According to Sheikh, the lack of a discovery layer is one reason most AI agents see little or no usage. “Ninety percent of AI agents never get used because there’s no discovery layer,” he said.
He framed the role of Agentverse in more technical terms: “Right now, if you build an agent, there’s no universal way for others to discover it. That’s what AgentVerse solves—it’s like DNS for agents.” He also described the system as an essential component of the emerging agent economy: “Fetch is building the Google of agents. Just like websites needed search, agents need discovery, trust, and interaction—Fetch provides all of that.”
The interview further underscored that Agentverse is cloud-agnostic by design. Sheikh contrasted this with competing agent ecosystems tied to specific cloud providers, arguing that a universal registry is only viable if independent of proprietary cloud environments. He said the open architecture enables an LLM to query any agent “within one minute of deployment,” turning agent publication into a near-instantaneous process similar to registering a domain.
Agentverse also integrates payment pathways, enabling agents to execute purchases using partners such as Visa, Skyfire, and supported stablecoins. Consumers can configure spending limits or require explicit approval for transactions.
Industry context and implications
Fetch’s launch comes at a time when consumer AI platforms are exploring the shift from static chat interfaces toward autonomous agents capable of completing actions. However, most agent systems remain limited by siloed architectures, limited interoperability, and weak verification standards.

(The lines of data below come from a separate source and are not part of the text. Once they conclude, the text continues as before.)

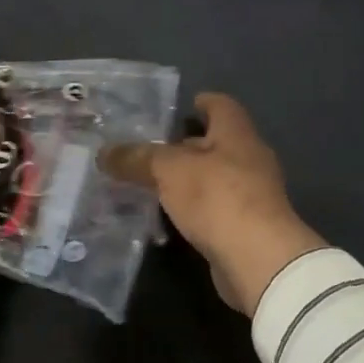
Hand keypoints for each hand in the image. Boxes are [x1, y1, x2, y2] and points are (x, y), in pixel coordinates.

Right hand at [102, 93, 323, 315]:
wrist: (258, 259)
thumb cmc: (217, 197)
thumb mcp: (168, 170)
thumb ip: (137, 158)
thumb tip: (104, 153)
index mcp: (236, 134)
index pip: (221, 106)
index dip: (201, 103)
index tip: (179, 108)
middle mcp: (249, 159)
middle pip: (215, 143)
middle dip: (184, 147)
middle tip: (149, 150)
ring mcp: (252, 195)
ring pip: (213, 178)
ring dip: (187, 181)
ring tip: (150, 185)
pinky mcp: (247, 227)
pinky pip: (214, 209)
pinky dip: (193, 210)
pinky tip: (168, 218)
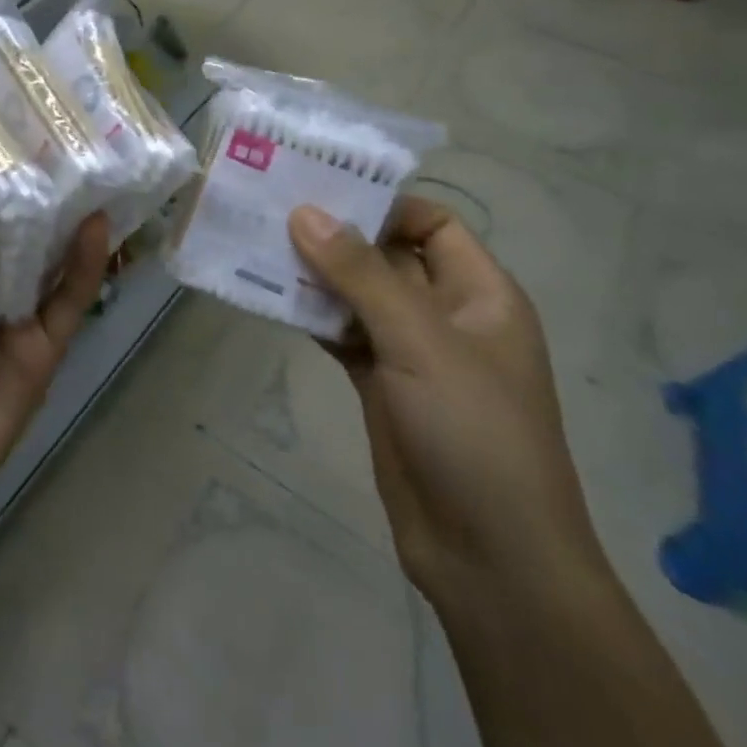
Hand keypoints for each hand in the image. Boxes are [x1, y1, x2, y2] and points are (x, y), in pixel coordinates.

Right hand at [288, 198, 605, 608]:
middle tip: (271, 209)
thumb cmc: (473, 433)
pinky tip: (268, 298)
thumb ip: (360, 274)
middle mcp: (445, 314)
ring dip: (314, 275)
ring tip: (256, 245)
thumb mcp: (420, 342)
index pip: (431, 223)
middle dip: (335, 234)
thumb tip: (305, 212)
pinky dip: (311, 315)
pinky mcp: (380, 384)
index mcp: (479, 293)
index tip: (318, 190)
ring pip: (357, 295)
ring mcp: (410, 352)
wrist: (489, 556)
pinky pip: (342, 333)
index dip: (380, 204)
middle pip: (386, 256)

Fetch positions its infrastructure as a response to these limitations by providing a cross-platform coordination layer, identity system, and directory service. The company argues that an agent ecosystem requires consistent verification mechanisms to ensure that consumers interact with authentic brand representatives rather than imitations. By establishing namespace control and portable trust indicators, Fetch Business aims to fill a gap similar to early web domain verification.
At the same time, ASI:One attempts to centralize user preference data in a way that enables more efficient personalization and multi-agent coordination. This approach differs from generalist LLM applications, which often lack persistent preference architectures or direct access to brand-controlled agents.
The interview also made clear that micropayments and digital transaction infrastructure are central to Fetch’s long-term vision. Sheikh referenced integrations with protocols such as Coinbase’s 402 and AP2, positioning these capabilities as essential for autonomous agents to complete end-to-end tasks that include financial execution.
Fetch’s combined release of ASI:One, Fetch Business, and Agentverse introduces an interconnected stack designed to support large-scale deployment and usage of AI agents. The company frames the system as foundational infrastructure for an agentic ecosystem, where consumer AIs can coordinate with verified brand agents to complete tasks reliably and securely. The additions to its identity, discovery, and orchestration layers reflect Fetch’s long-standing thesis — rooted partly in lessons from DeepMind’s early development — that intelligence becomes meaningful only when paired with the capacity to act.